What is being asked » Resume the passage below on ephemeral storage in Cloudera AI, writing on from its final sentence.

Ephemeral storage

Ephemeral storage space is scratch space that a Cloudera AI session, job, application or model can use. This feature helps in better scheduling of Cloudera AI pods, and provides a safety valve to ensure runaway computations do not consume all available scratch space on the node.

By default, each user pod in Cloudera AI is allocated 0 GB of scratch space, and it is allowed to use up to 10 GB. These settings can be applied to an entire site, or on a per-project basis.

How Spark uses ephemeral storage in Cloudera AI

Spark drivers and executors write shuffle files, spilled RDD/DataFrame blocks, broadcast variables, and task logs under directories referenced by SPARK_LOCAL_DIRS.

On Kubernetes these paths are mounted as one emptyDir volume per pod; emptyDir is wiped as soon as the pod terminates, so the data is ephemeral.

If this volume fills up, the kubelet evicts the pod and Spark surfaces errors such as:

java.io.IOException: No space left on device
org.apache.spark.shuffle.MetadataFetchFailedException

This is followed by a Kubernetes event similar to Evicted: The node was low on resource: ephemeral‑storage.

Data listing »
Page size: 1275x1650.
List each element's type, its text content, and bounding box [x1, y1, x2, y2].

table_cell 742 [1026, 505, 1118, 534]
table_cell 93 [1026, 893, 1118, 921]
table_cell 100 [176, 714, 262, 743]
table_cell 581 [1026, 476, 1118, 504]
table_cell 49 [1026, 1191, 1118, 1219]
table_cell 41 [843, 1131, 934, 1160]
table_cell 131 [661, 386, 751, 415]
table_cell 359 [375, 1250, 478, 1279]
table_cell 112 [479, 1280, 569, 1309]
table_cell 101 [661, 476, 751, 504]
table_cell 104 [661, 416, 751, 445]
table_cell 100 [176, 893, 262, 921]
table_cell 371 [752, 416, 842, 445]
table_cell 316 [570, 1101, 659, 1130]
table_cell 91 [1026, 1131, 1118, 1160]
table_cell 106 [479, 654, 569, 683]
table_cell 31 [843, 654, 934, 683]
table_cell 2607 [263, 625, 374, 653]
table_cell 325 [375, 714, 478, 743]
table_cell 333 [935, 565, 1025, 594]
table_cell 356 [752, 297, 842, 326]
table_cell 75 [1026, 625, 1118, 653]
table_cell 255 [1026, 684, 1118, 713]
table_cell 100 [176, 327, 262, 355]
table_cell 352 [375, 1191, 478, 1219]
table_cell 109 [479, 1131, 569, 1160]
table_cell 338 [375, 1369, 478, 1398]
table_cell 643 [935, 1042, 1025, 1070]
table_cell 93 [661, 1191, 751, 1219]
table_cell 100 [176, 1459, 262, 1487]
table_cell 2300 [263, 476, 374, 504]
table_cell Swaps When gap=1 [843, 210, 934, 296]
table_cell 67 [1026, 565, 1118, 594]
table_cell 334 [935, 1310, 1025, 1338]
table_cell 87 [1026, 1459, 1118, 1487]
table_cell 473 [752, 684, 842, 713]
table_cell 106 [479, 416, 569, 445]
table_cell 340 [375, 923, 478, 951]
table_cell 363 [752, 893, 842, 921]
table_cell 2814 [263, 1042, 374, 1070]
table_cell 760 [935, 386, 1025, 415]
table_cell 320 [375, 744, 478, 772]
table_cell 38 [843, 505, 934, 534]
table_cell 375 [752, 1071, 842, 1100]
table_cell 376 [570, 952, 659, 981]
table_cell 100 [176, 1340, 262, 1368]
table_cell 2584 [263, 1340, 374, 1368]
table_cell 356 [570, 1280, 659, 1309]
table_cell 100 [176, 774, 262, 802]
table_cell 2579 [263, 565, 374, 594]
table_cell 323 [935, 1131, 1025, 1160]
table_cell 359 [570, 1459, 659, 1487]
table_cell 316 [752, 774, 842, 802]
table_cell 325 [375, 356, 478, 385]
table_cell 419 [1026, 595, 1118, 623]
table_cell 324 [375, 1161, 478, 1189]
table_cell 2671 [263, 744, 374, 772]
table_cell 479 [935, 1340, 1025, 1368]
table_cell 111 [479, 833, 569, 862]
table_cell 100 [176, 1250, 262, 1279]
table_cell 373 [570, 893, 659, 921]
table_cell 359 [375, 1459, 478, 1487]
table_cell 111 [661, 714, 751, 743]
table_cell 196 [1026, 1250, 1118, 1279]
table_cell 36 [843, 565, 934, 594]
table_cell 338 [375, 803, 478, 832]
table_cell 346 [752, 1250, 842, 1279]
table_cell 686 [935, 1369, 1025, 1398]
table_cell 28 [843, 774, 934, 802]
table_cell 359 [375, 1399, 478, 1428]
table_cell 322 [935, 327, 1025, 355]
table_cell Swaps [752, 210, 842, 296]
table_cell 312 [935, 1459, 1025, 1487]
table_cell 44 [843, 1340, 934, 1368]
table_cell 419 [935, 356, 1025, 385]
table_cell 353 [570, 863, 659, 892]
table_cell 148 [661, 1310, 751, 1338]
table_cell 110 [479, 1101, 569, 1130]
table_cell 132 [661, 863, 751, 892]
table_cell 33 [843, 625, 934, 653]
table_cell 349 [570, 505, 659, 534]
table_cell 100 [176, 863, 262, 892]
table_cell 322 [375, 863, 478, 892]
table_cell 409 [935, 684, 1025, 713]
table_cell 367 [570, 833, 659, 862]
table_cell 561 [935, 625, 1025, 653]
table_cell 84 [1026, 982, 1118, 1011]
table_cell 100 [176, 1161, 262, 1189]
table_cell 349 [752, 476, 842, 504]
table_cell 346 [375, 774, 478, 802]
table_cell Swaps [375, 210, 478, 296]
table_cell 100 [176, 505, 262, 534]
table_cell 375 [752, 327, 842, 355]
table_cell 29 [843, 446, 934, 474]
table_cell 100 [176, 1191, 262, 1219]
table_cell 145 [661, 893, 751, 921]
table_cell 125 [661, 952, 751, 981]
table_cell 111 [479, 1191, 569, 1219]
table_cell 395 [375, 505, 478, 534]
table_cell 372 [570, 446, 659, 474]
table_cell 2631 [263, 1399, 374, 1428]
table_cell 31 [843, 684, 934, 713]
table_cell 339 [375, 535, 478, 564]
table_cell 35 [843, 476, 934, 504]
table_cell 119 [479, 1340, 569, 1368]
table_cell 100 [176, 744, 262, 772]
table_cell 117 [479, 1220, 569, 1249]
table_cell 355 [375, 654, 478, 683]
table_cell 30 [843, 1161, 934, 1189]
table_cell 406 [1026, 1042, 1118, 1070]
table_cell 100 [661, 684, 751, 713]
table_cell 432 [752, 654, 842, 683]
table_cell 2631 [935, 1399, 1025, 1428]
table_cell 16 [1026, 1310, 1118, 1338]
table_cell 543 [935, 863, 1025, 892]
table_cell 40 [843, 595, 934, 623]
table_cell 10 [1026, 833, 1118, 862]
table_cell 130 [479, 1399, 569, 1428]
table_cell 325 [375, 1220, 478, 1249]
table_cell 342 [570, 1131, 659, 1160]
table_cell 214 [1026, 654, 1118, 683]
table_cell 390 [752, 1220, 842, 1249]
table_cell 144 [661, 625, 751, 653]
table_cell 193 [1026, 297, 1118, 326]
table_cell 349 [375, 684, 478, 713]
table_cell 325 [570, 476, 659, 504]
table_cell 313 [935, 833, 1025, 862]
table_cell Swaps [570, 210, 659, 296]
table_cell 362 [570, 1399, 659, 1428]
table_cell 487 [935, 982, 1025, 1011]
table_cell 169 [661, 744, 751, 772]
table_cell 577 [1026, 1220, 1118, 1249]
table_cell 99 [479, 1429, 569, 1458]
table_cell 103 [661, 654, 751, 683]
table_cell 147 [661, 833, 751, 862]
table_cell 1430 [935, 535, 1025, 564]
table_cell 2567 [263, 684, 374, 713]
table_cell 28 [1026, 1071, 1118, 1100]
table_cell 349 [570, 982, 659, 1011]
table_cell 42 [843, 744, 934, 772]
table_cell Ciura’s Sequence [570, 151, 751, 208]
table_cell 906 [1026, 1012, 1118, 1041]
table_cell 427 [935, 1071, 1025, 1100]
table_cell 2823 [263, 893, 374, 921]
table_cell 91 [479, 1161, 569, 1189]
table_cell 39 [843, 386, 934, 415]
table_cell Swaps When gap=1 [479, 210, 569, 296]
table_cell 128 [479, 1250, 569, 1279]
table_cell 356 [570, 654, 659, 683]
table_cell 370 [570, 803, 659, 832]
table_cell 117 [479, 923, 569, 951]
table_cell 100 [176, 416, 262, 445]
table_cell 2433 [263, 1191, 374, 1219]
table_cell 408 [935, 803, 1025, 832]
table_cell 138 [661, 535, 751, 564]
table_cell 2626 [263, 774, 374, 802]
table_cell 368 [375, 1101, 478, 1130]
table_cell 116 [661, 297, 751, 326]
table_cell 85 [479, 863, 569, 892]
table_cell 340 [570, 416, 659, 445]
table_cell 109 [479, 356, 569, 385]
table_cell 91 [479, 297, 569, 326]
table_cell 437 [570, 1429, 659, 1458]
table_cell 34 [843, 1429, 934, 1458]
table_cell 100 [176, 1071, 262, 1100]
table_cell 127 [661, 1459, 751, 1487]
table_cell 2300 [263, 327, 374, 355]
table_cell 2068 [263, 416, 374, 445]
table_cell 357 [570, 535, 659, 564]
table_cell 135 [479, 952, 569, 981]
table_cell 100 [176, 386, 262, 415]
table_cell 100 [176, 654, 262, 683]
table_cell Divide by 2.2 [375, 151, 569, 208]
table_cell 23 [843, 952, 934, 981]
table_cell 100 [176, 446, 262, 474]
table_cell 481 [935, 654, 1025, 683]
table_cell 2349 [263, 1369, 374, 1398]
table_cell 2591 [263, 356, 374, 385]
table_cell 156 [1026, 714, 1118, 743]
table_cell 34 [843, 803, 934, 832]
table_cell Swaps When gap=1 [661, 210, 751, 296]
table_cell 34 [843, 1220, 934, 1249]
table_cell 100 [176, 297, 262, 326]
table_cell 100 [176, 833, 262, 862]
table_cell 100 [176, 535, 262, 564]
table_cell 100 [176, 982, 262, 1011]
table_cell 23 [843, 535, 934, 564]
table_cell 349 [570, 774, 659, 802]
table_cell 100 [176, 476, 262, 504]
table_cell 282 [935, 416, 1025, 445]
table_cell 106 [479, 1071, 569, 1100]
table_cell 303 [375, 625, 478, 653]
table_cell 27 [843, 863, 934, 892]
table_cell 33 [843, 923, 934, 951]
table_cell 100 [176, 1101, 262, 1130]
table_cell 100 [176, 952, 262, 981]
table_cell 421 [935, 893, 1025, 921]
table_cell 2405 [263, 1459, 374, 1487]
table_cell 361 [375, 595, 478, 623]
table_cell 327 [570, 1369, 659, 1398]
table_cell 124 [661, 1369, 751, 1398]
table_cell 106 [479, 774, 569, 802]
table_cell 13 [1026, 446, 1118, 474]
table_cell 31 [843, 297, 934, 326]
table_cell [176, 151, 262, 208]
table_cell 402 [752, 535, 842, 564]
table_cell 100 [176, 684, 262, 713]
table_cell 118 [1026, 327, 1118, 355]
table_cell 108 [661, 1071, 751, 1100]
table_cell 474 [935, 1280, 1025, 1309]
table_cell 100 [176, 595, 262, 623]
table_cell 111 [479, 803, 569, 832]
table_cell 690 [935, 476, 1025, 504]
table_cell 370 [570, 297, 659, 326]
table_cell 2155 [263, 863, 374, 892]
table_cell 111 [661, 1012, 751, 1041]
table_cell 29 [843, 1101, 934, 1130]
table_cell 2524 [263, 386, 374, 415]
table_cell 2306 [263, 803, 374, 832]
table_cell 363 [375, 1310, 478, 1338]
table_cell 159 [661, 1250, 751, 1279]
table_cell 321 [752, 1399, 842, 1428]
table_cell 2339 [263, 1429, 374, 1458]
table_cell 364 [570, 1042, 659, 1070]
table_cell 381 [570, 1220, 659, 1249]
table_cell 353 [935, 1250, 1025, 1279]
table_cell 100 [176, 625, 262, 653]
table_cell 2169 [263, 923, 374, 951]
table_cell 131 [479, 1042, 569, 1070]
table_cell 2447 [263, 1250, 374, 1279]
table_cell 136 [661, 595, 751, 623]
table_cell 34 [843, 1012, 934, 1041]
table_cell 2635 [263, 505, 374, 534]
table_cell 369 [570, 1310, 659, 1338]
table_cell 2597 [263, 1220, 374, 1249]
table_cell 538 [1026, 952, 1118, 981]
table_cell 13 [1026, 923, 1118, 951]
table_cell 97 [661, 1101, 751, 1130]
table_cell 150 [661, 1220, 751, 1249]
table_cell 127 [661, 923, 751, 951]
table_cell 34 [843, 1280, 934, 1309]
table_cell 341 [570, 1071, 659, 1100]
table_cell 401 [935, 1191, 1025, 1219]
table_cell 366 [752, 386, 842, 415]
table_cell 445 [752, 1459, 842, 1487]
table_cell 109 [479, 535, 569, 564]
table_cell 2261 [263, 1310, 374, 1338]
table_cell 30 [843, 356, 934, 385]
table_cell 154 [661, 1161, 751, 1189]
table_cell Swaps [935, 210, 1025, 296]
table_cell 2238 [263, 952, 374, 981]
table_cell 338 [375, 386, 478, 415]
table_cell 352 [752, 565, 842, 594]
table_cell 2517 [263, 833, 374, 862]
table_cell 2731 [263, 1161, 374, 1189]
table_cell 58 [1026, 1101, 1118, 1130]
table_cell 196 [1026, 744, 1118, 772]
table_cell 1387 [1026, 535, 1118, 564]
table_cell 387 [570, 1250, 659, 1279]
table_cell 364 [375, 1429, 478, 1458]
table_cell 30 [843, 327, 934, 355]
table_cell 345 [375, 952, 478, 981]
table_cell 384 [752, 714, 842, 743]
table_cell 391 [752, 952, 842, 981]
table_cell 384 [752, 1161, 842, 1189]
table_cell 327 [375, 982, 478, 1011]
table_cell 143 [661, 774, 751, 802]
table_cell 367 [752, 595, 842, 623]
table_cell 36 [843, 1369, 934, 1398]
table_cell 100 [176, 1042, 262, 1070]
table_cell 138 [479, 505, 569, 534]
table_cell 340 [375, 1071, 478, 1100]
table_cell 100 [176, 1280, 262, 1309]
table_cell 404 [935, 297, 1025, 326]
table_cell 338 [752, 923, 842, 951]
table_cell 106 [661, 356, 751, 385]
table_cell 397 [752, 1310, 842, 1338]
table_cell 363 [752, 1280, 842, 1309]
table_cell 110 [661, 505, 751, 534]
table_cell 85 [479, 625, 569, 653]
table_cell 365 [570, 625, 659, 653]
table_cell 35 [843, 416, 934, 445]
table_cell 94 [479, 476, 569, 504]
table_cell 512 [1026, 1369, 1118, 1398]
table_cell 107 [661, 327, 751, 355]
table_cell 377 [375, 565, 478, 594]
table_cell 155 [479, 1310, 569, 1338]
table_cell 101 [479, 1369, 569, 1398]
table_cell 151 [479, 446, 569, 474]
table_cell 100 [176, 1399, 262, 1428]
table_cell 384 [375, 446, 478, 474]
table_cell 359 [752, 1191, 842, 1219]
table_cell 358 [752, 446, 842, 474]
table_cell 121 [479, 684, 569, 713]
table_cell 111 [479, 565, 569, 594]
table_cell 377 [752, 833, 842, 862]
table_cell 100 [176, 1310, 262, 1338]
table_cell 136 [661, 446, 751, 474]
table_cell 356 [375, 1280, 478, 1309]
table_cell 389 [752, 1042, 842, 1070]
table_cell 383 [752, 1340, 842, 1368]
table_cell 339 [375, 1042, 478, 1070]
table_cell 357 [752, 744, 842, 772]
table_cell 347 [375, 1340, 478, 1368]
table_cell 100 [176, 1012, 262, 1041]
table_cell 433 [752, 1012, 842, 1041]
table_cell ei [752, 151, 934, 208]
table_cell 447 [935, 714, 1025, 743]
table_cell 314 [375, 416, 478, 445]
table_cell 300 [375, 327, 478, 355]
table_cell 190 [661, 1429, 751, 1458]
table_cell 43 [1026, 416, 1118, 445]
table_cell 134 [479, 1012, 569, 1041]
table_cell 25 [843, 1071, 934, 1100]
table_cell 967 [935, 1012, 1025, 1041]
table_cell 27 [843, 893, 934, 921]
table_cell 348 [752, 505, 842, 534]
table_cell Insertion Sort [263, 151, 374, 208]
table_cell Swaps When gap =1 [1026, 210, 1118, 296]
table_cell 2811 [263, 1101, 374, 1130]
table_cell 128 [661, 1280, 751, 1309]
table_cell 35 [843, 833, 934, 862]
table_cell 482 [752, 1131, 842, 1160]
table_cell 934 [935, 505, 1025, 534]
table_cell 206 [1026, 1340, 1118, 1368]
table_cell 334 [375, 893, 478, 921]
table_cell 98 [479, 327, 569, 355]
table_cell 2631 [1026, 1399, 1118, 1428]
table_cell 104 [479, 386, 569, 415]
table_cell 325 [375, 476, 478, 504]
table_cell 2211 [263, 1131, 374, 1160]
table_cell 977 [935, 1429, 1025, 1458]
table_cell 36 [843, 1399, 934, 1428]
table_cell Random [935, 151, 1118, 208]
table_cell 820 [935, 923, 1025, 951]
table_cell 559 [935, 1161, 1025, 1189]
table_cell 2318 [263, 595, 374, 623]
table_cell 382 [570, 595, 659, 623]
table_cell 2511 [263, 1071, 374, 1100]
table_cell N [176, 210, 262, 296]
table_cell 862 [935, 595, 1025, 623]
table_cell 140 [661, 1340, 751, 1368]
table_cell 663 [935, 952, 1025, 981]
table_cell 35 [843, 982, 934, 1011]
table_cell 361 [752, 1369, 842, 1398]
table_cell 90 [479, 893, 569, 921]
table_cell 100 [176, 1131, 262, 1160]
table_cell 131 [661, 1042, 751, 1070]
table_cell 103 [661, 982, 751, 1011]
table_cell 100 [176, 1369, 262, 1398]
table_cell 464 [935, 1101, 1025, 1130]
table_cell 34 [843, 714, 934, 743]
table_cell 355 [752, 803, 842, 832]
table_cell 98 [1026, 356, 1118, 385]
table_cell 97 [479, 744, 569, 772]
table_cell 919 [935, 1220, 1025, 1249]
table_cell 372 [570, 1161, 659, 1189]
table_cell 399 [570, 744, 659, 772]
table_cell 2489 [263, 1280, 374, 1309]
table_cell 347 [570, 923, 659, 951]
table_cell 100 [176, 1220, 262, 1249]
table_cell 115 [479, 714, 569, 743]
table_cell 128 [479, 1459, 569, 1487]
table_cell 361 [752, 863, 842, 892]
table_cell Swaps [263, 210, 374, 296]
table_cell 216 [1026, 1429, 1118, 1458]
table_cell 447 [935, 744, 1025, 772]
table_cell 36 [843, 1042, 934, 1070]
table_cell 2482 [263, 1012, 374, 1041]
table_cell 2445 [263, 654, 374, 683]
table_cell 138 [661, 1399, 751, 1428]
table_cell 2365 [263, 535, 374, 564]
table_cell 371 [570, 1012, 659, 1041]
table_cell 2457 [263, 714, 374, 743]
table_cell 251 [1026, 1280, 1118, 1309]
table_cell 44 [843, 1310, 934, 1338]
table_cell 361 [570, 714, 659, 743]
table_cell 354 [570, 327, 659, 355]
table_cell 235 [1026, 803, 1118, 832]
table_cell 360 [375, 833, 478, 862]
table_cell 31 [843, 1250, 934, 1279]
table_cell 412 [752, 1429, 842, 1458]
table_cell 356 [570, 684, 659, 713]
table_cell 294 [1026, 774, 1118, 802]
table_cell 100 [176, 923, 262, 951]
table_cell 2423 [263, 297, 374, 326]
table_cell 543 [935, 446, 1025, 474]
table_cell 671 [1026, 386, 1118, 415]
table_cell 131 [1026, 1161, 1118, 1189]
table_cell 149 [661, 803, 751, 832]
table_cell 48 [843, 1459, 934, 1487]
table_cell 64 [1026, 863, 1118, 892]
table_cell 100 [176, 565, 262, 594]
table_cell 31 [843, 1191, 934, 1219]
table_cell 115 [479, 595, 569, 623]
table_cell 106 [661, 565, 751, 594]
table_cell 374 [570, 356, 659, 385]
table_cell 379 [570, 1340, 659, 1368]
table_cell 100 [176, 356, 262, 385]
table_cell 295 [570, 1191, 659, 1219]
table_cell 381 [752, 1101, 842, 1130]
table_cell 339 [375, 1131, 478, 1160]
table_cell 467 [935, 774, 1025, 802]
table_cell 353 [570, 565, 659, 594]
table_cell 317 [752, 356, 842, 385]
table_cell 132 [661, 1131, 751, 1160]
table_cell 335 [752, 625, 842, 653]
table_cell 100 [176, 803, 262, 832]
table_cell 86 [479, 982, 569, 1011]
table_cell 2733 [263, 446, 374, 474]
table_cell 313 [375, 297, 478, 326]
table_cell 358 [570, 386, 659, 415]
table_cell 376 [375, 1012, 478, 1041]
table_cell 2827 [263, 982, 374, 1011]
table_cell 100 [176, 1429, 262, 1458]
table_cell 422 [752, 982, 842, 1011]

Task output »
How does the CML UI map to Kubernetes resources

Table 1. Mapping to Kubernetes Resources
CML field	Pod spec element	What it does
Ephemeral Storage (GB) – Request	`resources.requests.ephemeral-storage`	Scheduler bin‑packing & cluster‑autoscaler logic
Ephemeral Storage (GB) – Max	`resources.limits.ephemeral-storage`	Hard ceiling; usage ≥ limit → pod eviction

Both the driver and every executor inherit the values you set here (or an override in Project Settings → Advanced).

Sizing guidelines for common Spark workloads

Table 2. Sizing Guidelines
Work‑load pattern	Rule of thumb (across all executors)	Rationale
SQL/ETL with light aggregations	≈ 1 × largest input size	Minimal shuffle spill
Joins, `groupByKey`, heavy shuffle	2 – 3 × largest input size	Shuffle writes often exceed input volume
ML pipelines with `.cache()` / `.persist()`	Cached dataset size × #replicas	Cached blocks are duplicated

Quick workflow: Start with a generous limit, run once, open Spark UI → Executors → Shuffle Spill (Disk), and set the per‑pod limit to peak spill ÷ #executors.

Tips to reduce Spark’s scratch‑disk footprint

Table 3.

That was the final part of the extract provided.